Companies that design or disseminate generative AI tools may try to avoid responsibility by insisting that these are merely tools which can be used for good or bad purposes, or that people have always been able to create fake media representations. These are both true, but a long history of ethical debate about dual use technologies gives us good reason to think that technologies which make some bad activity easier have a proportional responsibility to mitigate these harms (despite legal protections like Section 230). This certainly applies to generative AI and deepfakes: Companies that make generative AI technology have both ethical and legal obligations to take strong measures to prevent this technology from being used to generate representations of people that violate A-E.
The most obvious mechanisms are watermarking AI-generated content or providing some information in the metadata that can be used to identify its origin. A recent whitepaper by Microsoft describes their efforts in this area. Another mechanism is verification of the data itself that is used by the model to generate content, which is what ElevenLabs attempts to do with voice data, partnering with companies like Reality Defender.

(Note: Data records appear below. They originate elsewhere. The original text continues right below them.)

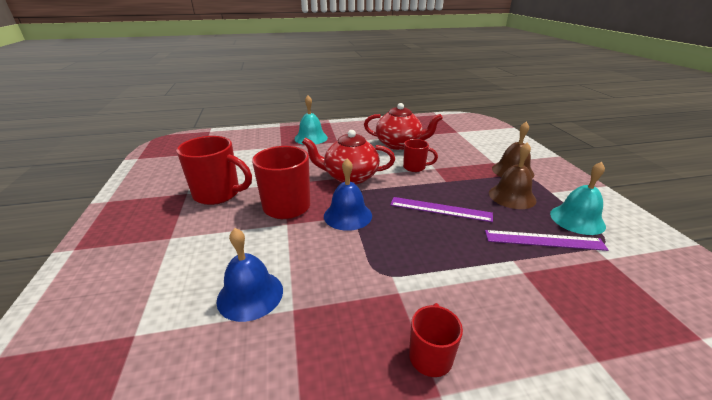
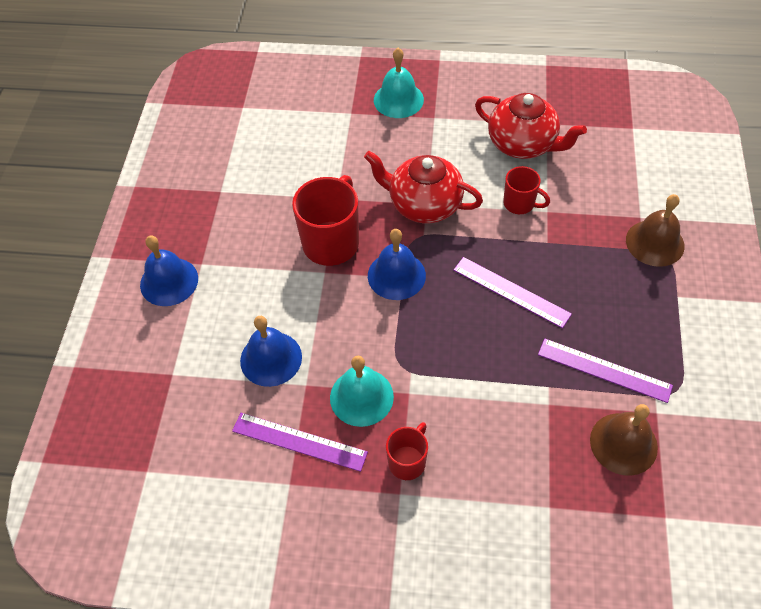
camera: 20 degrees right, 25 degrees up
red mug [176,136,252,205] -> none
brown bell [489,142,536,209] -> brown bell moved to [590,404,658,476]
turquoise bell [550,162,606,235] -> turquoise bell moved to [330,356,394,427]
none -> blue bell [140,236,198,306]
none -> purple ruler [232,413,368,472]

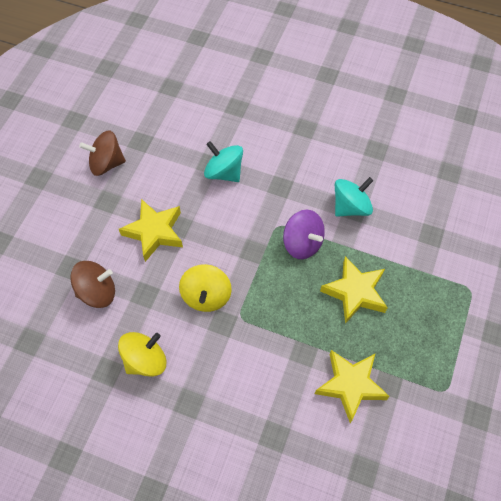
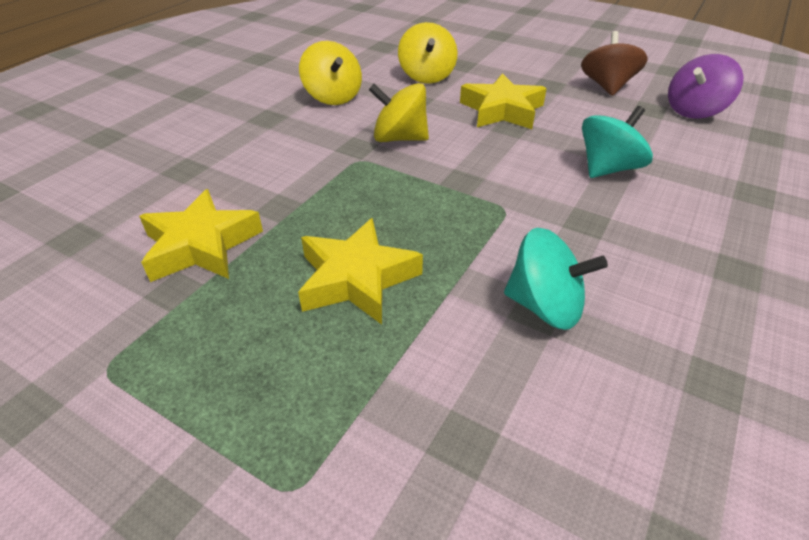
camera: 100 degrees right, 20 degrees down
brown spinning top [70,261,115,308] -> yellow spinning top [398,22,458,84]
purple spinning top [283,209,325,259] -> purple spinning top moved to [668,54,744,119]
turquoise spinning top [335,177,373,217] -> turquoise spinning top turned 45 degrees counterclockwise [504,228,608,330]

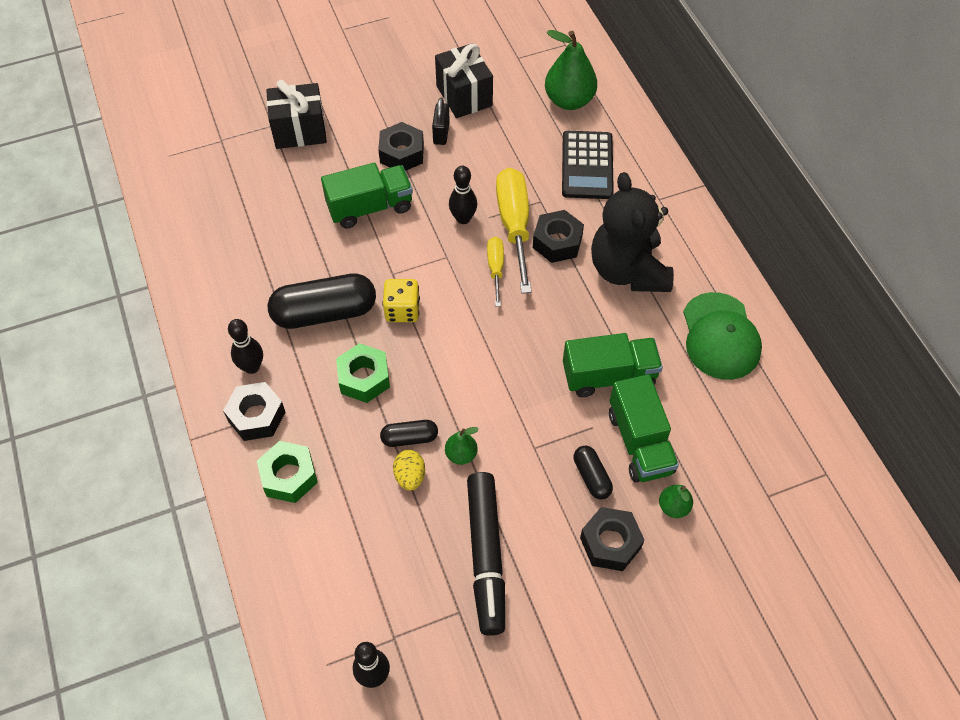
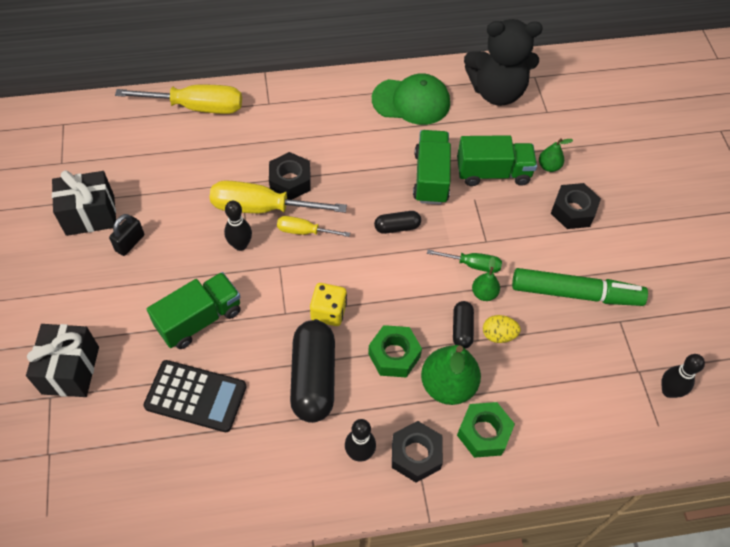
camera: 80 degrees left, 0 degrees up
green truck [321,163,413,228] -> green truck turned 60 degrees clockwise [147,272,241,349]
black nut [378,122,424,171] -> none
black padlock [432,98,450,145] -> black padlock turned 75 degrees counterclockwise [109,214,144,256]
black marker [467,472,505,636] -> green marker [512,268,648,306]
green pear [545,30,597,110] -> green pear moved to [421,345,481,405]
black calculator [562,131,614,199] -> black calculator moved to [143,360,247,432]
black capsule [574,445,613,499] -> black capsule moved to [374,211,421,234]
black teddy bear [591,172,674,292] -> black teddy bear moved to [464,19,543,106]
none -> yellow screwdriver [115,84,242,114]
none -> green screwdriver [427,249,502,273]

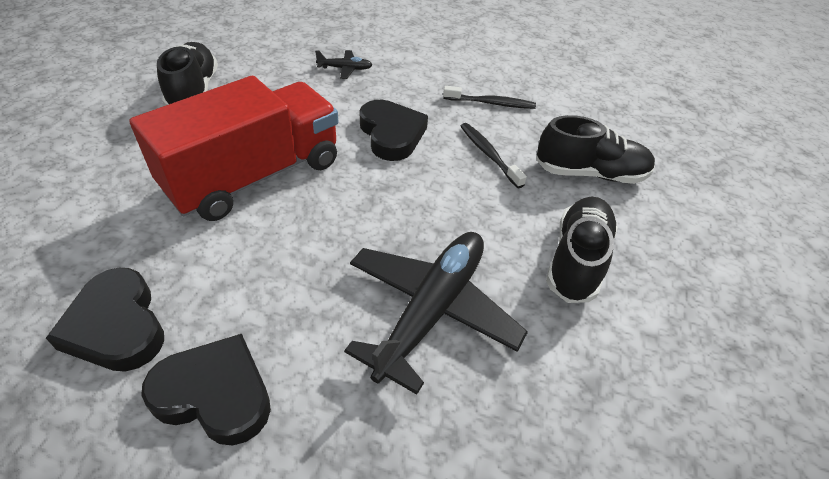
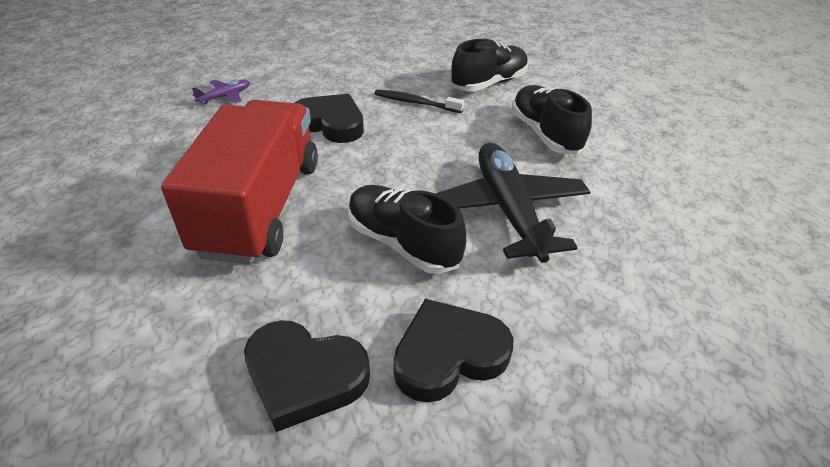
camera: 40 degrees left, 5 degrees down
black shoe [157,42,218,106] -> black shoe moved to [348,185,466,274]
black plane [315,50,372,79] -> purple plane [192,79,250,104]
black toothbrush [443,86,536,109] -> none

No security measures are ever going to be 100% perfect, and we’ve seen that the ElevenLabs software was likely used to generate audio deepfakes of Joe Biden that were sent out to New Hampshire voters via robocall earlier this year. But the question that companies must address is: How much abuse of their technology is an acceptable level, and how much abuse would demand stricter mechanisms or even a complete ban? This is not just a challenge for AI designers, but also for clients and even individual users who make use of these systems and. A loss of how our identities is represented is not an inevitability and can be prevented through standards for technologies that might enable it.